DEV Community

Cover image for Facts Without Sources Are Just Guesswork - Evidence-Linked Memory for Hermes Agent
Daniel LaForce
Daniel LaForce

Posted on

Facts Without Sources Are Just Guesswork - Evidence-Linked Memory for Hermes Agent

Hermes Agent Challenge Submission: Build With Hermes Agent

Memory With Receipts: Evidence-Linked Recall for AI Agents

Most agent memory demos stop at one question:

Can the agent remember this later?

That's useful, but it's not the bar I care about.

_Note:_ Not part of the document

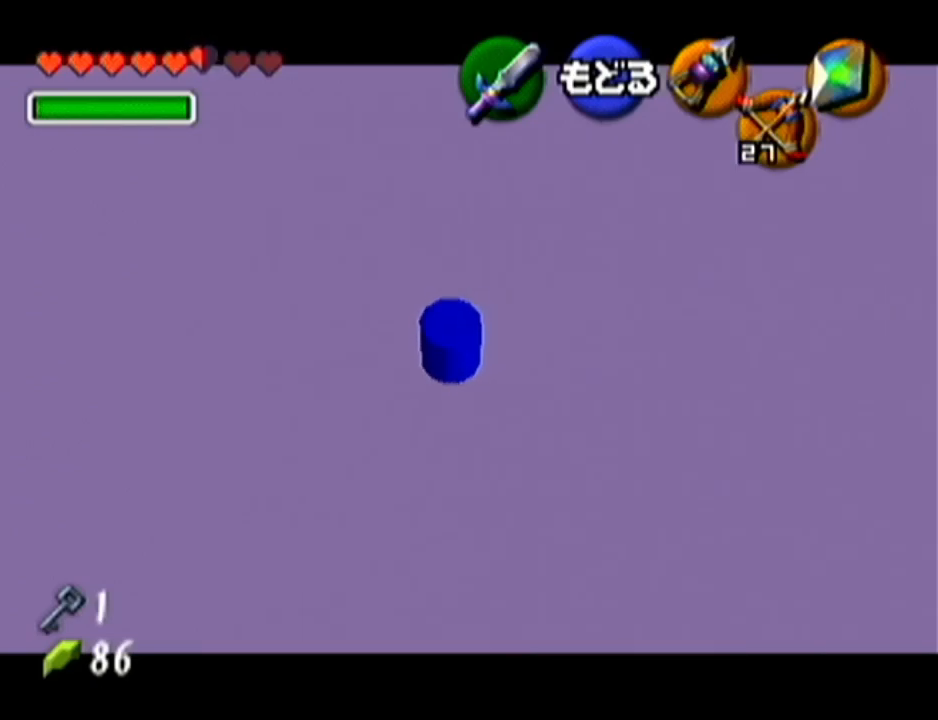
{"buttons": [], "left_stick": "center", "events": []}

For long-running agent sessions, memory without provenance is hard to trust. If an agent says "we decided X," I want to know where that came from: which transcript, which event, which source record. The raw transcript should stay authoritative. The memory layer should make important facts easier to find and reuse, not replace the record.

That's the idea behind ArgoBrain-Memory.

ArgoBrain-Memory is a small, portable memory core for AI agent sessions. It extracts typed facts from transcripts and gives each fact an evidence pointer back to the source event that produced it.

The pitch is simple:

Every useful memory should carry its receipt.

The problem

A basic memory store might keep something like this:

Memory: "use SQLite over PostgreSQL"
Enter fullscreen mode Exit fullscreen mode

That might be useful, but it is not auditable. You cannot tell where it came from, whether the wording changed, or whether it is still true.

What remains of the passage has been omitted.